UWSN Routing Environment Explained

Environment Overview

Network Structure

The environment models an Underwater Wireless Sensor Network (UWSN) with:

N sensor nodes randomly positioned in 3D space
One sink node (destination) at a fixed position
Each node has limited energy that depletes with transmissions
Nodes can only communicate within a transmission range

Reinforcement Learning Setup

The environment follows the standard Gymnasium interface for RL:

State space: Local node info + neighbor metrics
Action space: Forward to neighbor or drop packet
Reward function: Balances success with energy, distance, and link quality
Termination: When packet reaches sink or is dropped

Network Visualization

Interactive 3D network visualization would appear here

Sink Node

Sensor Nodes

Active Links

Inactive Links

Key Environment Components

State Space

The observation space provides the agent with information about:

Local Node Information

{
    "energy": 50.0,       # Current node's remaining energy
    "position": [x, y, z] # 3D coordinates of current node
}

Neighbor Information

{
    "energy": 45.0,       # Neighbor's remaining energy
    "distance": 25.3,     # Distance to neighbor
    "RSSI": -75.2,        # Received Signal Strength
    "SNR": 15.8,          # Signal-to-Noise Ratio
    "PDR": 0.92           # Packet Delivery Ratio
}

Action Space

The agent can choose from the following actions:

Forward to Neighbor N

Transmit packet to selected neighbor node

Forward to Sink

Direct transmission to destination node

Drop Packet

Terminate transmission (penalized)

Reward Function

The reward balances multiple objectives to encourage efficient routing:

reward = R_success                     # Base reward for success
        - β * distance²              # Penalize long distances
        - η * energy_consumed       # Penalize high energy use
        - δ * (1 - PDR)             # Penalize poor link quality
        - θ * (1 / residual_energy) # Penalize low-energy nodes

Reward Components

R_success: Fixed reward for reaching sink
Distance penalty: Discourages long hops
Energy penalty: Conserves network energy
Link quality penalty: Encourages reliable paths

Example Scenarios

Short, efficient path: High reward
Long but reliable path: Moderate reward
Dropped packet: Significant penalty

Technical Implementation

Environment Initialization

def __init__(self, num_nodes=10, max_energy=100, 
             initial_energy=50, transmission_range=100):
    # Initialize node positions randomly in 3D space
    self.node_positions = np.random.uniform(0, 100, size=(num_nodes, 3))
    
    # Set initial energies
    self.node_energies = np.full(num_nodes, initial_energy)
    
    # Define action space (forward to any node or drop)
    self.action_space = gym.spaces.Discrete(num_nodes + 1)
    
    # Define observation space (local + neighbor info)
    self.observation_space = gym.spaces.Dict(...)
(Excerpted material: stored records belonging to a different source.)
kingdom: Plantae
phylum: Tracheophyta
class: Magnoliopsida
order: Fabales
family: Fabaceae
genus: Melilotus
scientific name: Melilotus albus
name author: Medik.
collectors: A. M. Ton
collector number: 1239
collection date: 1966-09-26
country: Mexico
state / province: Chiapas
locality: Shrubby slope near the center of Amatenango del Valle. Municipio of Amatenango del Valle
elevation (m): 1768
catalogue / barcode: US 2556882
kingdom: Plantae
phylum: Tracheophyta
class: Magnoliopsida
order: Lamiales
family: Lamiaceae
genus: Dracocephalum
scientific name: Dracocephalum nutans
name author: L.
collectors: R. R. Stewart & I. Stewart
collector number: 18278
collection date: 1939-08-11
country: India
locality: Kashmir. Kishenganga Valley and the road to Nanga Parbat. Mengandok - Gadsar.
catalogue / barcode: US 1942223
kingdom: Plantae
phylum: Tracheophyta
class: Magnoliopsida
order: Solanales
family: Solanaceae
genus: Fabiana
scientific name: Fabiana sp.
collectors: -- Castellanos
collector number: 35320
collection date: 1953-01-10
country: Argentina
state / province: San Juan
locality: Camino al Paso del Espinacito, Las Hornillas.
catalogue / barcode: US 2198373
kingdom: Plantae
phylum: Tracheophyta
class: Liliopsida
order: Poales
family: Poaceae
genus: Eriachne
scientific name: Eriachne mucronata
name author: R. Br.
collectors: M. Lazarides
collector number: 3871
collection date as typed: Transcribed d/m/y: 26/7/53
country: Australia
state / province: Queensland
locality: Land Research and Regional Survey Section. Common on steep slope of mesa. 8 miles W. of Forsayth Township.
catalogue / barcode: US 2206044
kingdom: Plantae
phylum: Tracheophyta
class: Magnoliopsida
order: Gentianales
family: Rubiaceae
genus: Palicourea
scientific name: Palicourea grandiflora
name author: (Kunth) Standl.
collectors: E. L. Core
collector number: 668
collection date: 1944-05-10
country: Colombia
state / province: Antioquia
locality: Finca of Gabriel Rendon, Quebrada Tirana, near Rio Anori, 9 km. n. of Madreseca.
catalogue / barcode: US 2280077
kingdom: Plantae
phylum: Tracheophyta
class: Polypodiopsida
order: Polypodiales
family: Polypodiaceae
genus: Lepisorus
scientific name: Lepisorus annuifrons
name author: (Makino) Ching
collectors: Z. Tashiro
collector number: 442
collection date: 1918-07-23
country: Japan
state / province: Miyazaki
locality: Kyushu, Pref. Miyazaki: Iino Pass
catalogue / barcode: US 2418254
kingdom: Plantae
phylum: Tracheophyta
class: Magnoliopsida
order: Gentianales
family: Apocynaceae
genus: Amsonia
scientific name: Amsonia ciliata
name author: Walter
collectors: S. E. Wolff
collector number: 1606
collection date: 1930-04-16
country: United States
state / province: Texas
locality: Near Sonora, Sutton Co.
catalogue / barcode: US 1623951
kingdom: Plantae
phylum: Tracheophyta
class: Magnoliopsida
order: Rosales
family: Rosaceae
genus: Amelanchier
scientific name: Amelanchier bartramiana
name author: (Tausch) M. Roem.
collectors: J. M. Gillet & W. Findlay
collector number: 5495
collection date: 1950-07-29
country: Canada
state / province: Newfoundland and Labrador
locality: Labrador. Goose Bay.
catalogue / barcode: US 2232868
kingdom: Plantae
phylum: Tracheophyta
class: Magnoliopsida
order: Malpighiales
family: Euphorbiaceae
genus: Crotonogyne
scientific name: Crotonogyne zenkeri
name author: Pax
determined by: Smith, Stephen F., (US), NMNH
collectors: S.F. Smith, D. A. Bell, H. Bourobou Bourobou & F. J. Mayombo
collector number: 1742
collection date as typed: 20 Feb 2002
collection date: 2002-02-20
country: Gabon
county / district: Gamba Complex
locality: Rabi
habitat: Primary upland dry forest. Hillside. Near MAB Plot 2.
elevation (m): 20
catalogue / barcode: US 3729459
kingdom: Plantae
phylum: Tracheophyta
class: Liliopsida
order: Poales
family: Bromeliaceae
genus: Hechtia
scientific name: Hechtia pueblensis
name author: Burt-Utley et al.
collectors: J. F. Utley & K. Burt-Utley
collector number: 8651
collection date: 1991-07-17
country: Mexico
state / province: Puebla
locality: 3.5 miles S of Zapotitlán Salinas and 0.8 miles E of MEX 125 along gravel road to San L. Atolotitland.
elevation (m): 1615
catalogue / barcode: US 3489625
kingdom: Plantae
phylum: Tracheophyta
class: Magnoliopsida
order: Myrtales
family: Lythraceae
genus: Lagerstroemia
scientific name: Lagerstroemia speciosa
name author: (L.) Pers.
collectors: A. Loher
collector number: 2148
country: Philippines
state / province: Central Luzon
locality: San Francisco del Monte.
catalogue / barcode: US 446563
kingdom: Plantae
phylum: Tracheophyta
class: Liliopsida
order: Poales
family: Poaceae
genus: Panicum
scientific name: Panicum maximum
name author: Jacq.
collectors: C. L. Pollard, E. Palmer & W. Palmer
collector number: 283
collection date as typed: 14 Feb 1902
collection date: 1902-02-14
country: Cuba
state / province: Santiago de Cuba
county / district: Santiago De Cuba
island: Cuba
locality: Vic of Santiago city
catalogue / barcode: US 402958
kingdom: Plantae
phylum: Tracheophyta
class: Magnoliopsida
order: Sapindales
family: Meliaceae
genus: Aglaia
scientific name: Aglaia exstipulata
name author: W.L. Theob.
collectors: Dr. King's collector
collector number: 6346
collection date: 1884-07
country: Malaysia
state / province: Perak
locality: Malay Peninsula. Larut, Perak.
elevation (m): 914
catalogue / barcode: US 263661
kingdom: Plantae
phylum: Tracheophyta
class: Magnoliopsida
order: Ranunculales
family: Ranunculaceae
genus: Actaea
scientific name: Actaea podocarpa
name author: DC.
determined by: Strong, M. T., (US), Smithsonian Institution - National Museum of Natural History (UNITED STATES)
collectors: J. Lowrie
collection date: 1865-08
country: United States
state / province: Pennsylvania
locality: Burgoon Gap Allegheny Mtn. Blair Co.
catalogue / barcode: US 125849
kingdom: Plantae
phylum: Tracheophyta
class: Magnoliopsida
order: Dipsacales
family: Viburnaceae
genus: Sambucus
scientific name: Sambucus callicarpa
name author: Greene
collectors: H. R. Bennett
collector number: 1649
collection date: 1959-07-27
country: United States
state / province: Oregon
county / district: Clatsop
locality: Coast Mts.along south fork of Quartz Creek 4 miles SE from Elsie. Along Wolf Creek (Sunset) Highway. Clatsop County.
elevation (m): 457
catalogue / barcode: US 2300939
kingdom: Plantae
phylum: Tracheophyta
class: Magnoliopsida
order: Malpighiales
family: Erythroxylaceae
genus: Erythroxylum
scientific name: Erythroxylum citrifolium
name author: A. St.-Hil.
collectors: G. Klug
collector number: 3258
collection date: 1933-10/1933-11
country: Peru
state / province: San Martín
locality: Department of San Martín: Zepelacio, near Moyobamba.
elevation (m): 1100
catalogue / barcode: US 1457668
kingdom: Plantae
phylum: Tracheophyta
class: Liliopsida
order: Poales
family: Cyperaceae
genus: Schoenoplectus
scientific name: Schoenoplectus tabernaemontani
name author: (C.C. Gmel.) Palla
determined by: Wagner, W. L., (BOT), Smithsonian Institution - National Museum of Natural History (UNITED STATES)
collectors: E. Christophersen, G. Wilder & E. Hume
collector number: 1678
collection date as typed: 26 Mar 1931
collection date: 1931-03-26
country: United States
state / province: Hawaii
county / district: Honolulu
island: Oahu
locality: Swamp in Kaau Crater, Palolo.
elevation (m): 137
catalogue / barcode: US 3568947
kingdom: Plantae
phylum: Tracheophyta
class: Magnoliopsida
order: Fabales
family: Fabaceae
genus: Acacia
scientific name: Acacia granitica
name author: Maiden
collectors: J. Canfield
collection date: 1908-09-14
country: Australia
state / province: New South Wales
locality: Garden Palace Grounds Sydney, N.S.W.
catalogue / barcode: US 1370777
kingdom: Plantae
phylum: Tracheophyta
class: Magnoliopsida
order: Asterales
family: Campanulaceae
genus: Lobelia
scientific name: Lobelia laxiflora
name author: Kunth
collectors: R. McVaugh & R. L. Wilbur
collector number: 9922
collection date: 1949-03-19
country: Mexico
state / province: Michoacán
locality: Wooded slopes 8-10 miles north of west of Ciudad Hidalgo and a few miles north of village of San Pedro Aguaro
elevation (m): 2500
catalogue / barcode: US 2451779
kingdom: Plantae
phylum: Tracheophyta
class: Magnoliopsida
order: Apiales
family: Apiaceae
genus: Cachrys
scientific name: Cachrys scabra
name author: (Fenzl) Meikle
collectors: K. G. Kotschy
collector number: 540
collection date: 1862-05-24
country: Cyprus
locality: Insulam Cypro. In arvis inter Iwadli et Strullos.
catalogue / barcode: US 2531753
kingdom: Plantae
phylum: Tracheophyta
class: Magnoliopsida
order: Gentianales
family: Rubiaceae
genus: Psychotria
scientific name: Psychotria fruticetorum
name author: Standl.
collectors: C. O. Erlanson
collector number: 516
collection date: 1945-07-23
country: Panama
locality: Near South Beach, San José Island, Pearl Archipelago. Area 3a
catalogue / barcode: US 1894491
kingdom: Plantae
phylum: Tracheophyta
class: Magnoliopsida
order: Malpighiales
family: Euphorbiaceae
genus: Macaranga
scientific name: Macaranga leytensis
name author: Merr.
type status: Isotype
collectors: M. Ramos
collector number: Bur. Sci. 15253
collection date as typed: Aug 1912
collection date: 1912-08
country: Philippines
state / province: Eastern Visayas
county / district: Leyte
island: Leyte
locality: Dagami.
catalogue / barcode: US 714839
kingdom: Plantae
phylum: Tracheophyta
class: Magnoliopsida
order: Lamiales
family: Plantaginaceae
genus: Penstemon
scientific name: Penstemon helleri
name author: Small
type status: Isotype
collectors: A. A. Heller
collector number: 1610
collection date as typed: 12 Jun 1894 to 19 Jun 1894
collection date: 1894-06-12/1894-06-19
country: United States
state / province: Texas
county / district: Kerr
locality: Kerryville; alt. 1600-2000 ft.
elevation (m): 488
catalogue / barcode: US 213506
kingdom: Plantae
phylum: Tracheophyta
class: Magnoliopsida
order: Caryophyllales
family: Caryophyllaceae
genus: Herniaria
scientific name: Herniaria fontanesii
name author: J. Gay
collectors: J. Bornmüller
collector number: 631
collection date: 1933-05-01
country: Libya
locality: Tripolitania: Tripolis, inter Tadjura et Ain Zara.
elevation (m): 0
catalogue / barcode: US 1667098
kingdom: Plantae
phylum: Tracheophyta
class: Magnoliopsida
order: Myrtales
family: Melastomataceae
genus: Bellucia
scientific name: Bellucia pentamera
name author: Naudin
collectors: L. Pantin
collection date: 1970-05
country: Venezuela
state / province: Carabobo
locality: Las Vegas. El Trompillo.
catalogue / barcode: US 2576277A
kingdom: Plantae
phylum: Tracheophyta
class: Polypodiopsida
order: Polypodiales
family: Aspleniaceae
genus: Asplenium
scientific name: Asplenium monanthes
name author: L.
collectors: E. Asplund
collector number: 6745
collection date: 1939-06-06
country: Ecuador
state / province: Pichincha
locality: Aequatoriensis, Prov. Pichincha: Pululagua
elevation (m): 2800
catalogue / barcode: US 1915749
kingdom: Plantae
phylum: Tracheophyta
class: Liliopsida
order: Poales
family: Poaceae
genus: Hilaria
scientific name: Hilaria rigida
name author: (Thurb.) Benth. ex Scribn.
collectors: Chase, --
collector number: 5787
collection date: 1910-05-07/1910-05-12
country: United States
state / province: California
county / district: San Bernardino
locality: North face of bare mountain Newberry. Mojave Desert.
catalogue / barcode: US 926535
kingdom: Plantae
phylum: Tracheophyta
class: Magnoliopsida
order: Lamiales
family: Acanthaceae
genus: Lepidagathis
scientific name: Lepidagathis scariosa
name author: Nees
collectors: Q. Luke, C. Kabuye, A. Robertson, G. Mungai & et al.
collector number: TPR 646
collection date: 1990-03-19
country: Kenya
The environment is initialized with configurable parameters for network size, energy levels, and transmission range.

Step Function

def step(self, action):
    if action == "drop":
        reward = -10
        terminated = True
    elif action == sink_node:
        reward = R_success
        terminated = True
    else:
        # Calculate multi-component reward
        reward = compute_reward(current_node, action)
        # Update node energy
        self.node_energies[action] -= 1
        
    return observation, reward, terminated, truncated, info

The step function handles packet forwarding, energy consumption, and computes the multi-objective reward.